Theatre Review: Legally Blonde The Musical

Legally Blonde The Musical, currently at the Bord Gáis Energy Theatre, features a spot-on central performance. Pity about the production values.


There are surely a lot of GCN readers who will already know the Legally Blonde storyline, either from the 2001 original film starring Reese Witherspoon or through some version of this chihuahua-touting musical franchise, which has been touring the world since its 2007 Broadway debut.

It’s a white American fantasy spectacular about a rich girl who finds her way into Harvard in pursuit of some other privileged brat she thinks she loves. She’s placed as an unlikely underdog, but ultimately comes up triumphant, showing that you can be rich, white and blonde, and still be successful! Right? Oh, gasp. A tale for the ages. Who likes pink sparkly things that grossly stereotype gender, sexuality and race? Well, then you’ll love Legally Blonde, The Musical.

Overlooking the story for a moment, it can’t be denied that the cast is incredibly talented and well-trained. This is the saving grace. For musical loving gays, you will at the very least hear live the intense soaring vocals of Lucie Jones (starring as our heroine, Elle Woods). Lucie represented the UK in the 2017 Eurovision in Kiev. She’s an exceptional performer and hits the mark at every turn. She can sing, she can dance, you might even think she’s a robot she’s so perfect, and just like a shooting star she’s enthralling to watch.

Not perfect on the other hand were the shoddy cheapo touring sets and backdrops, the unremarkable lighting (or lack thereof) and the clunky transitions between scenes. The production value was so low, it felt like a regional school hall effort (incl. ah bless). Some unexpected gems – a door in the ‘Hair Affair’ salon scene that managed to steal the limelight by swinging open on its own twice, the B&Q Christmas garden tube lighting above the stage that limply flashed LEGALLY BLONDE at the end, an apparently drunken follow-spot operator and the two enslaved showbiz dogs. Yes, two actual dogs – someone call PETA.
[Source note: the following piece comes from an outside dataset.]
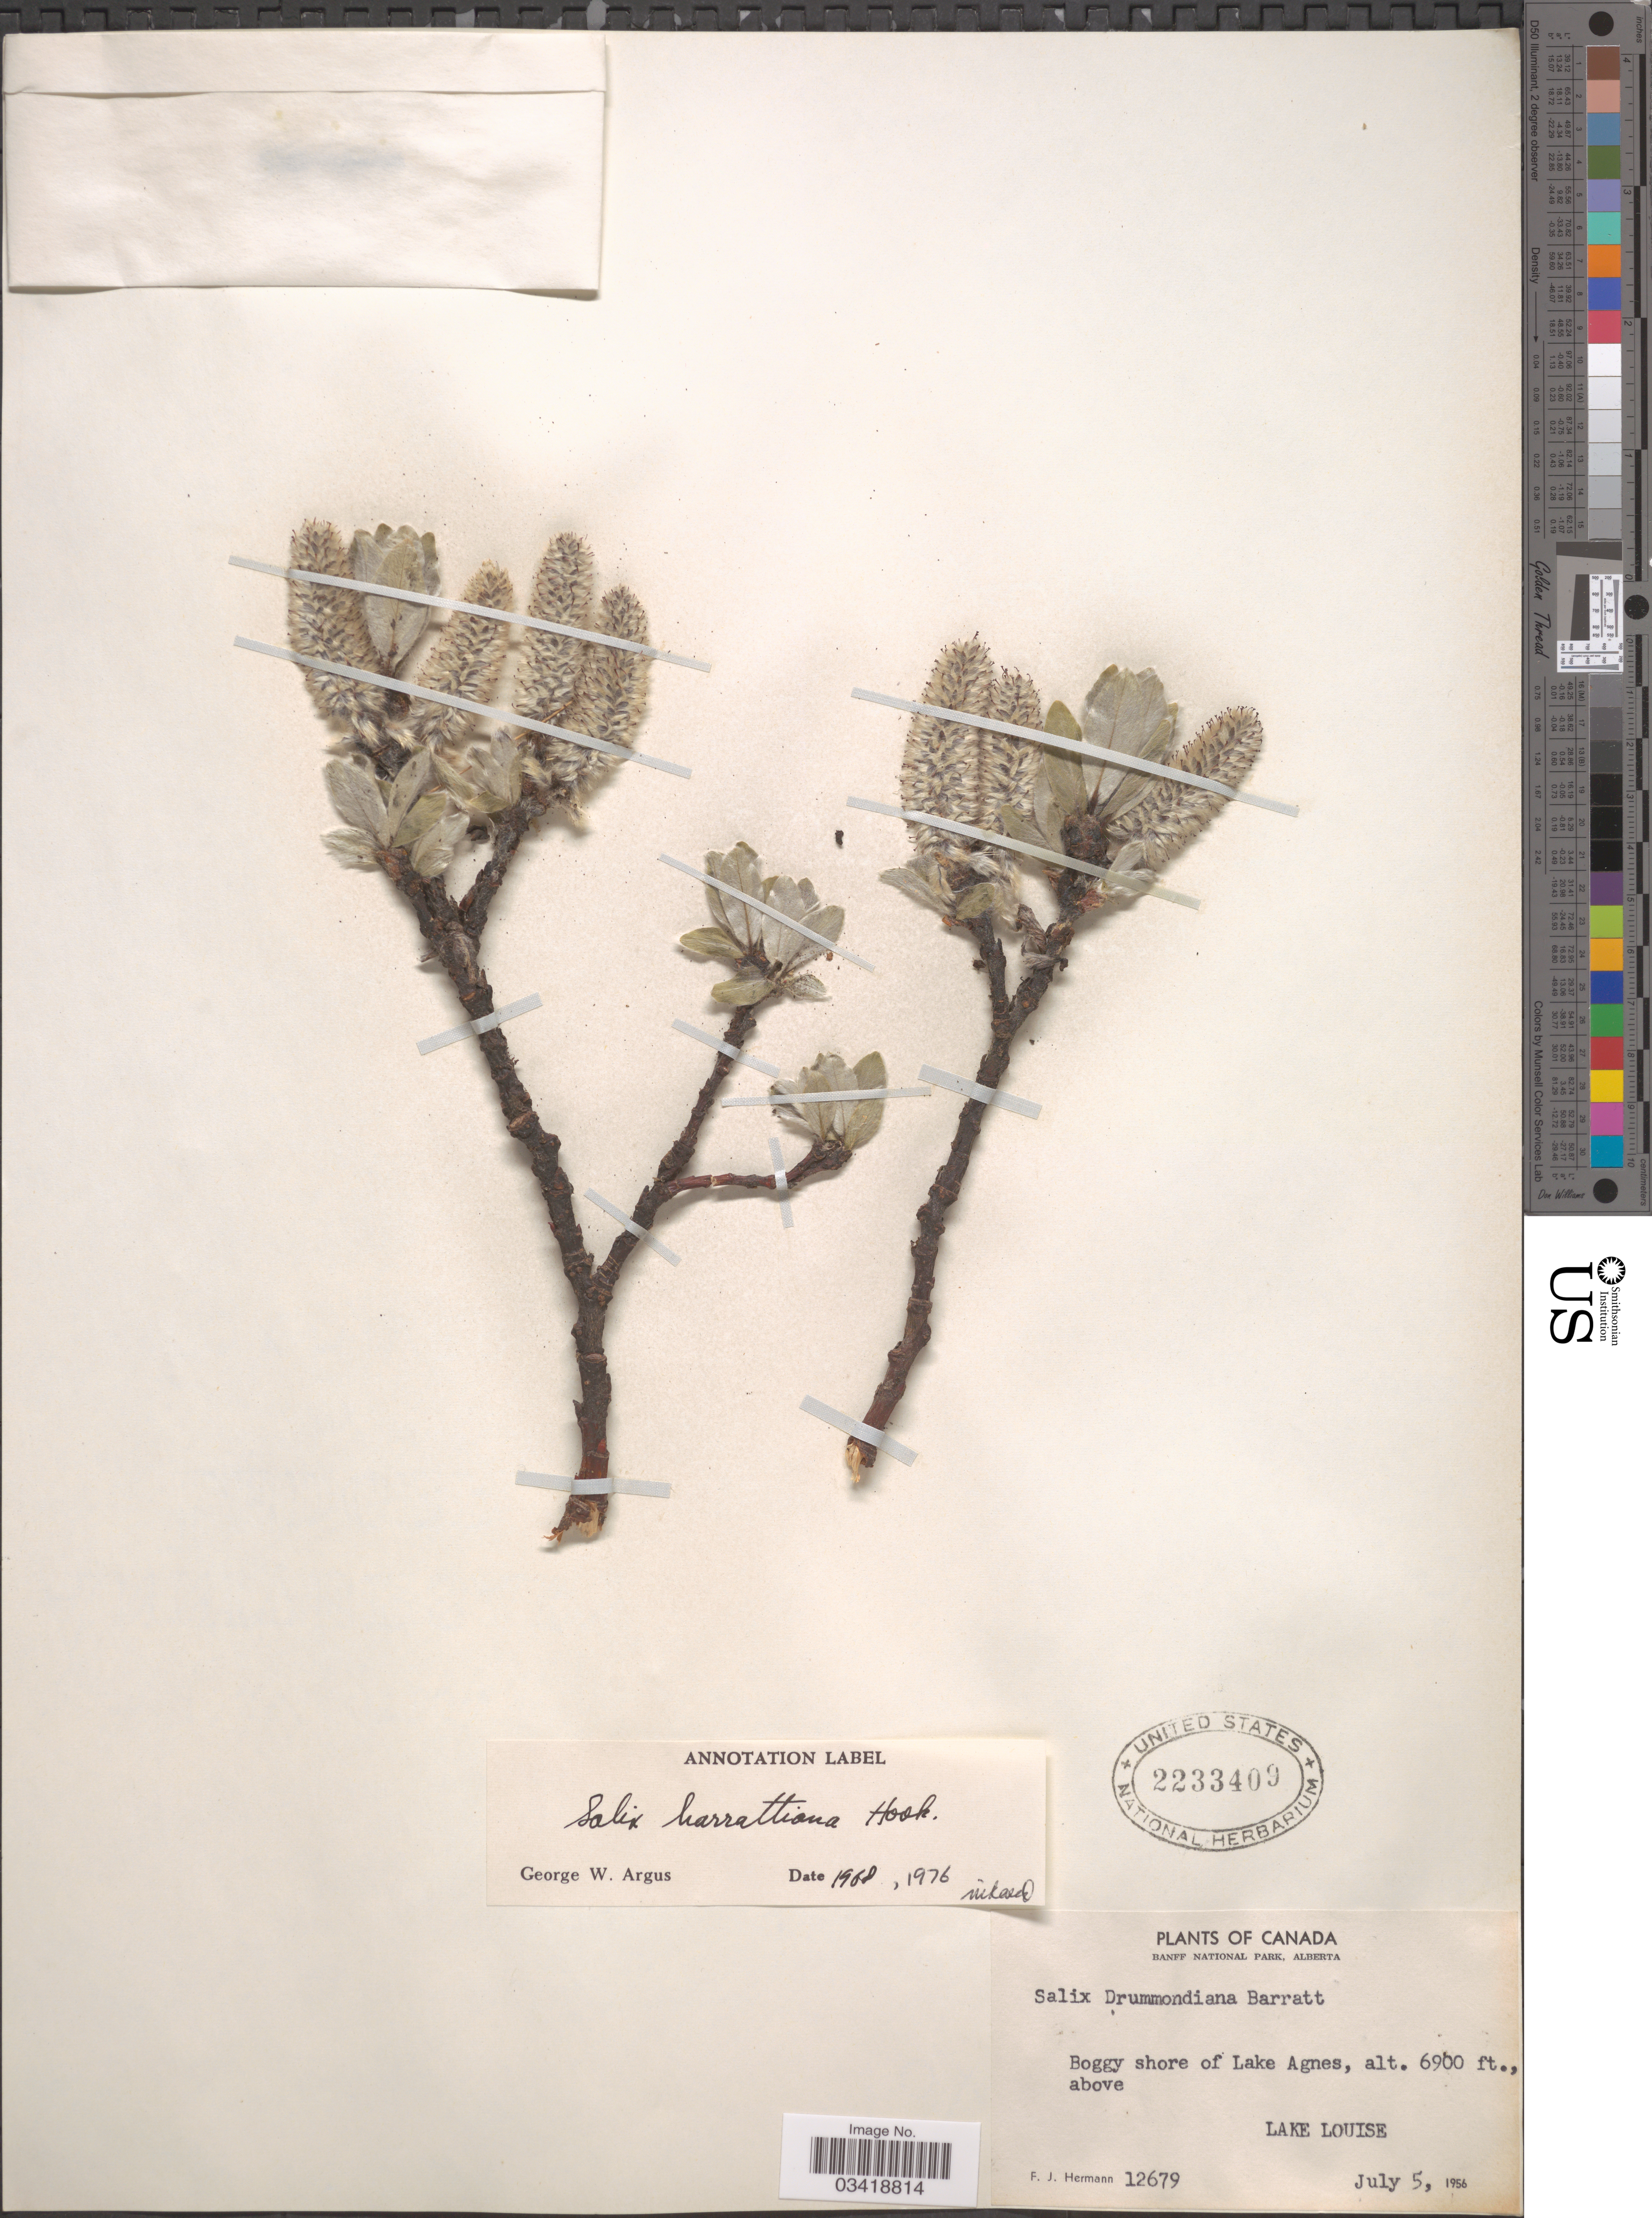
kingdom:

Fortunately, director/choreographer Anthony Williams very cleverly takes advantage of the lackluster sets by gathering the entire cast and crew on stage for elaborate dance routines at every chance he could. I said step, pause, turn, pause, pivot, step, a step not – step, pause, turn, pause, pivot, step, PAUSE… oh, shudder. Proving that in Ireland you can get away with anything and we’ll still stand and clap like a herd of subjugated seals.

The confetti cannons at the end need no other explanation.

Go see it if any of this sounds appealing to you. The audience will be as entertaining to watch, guaranteed.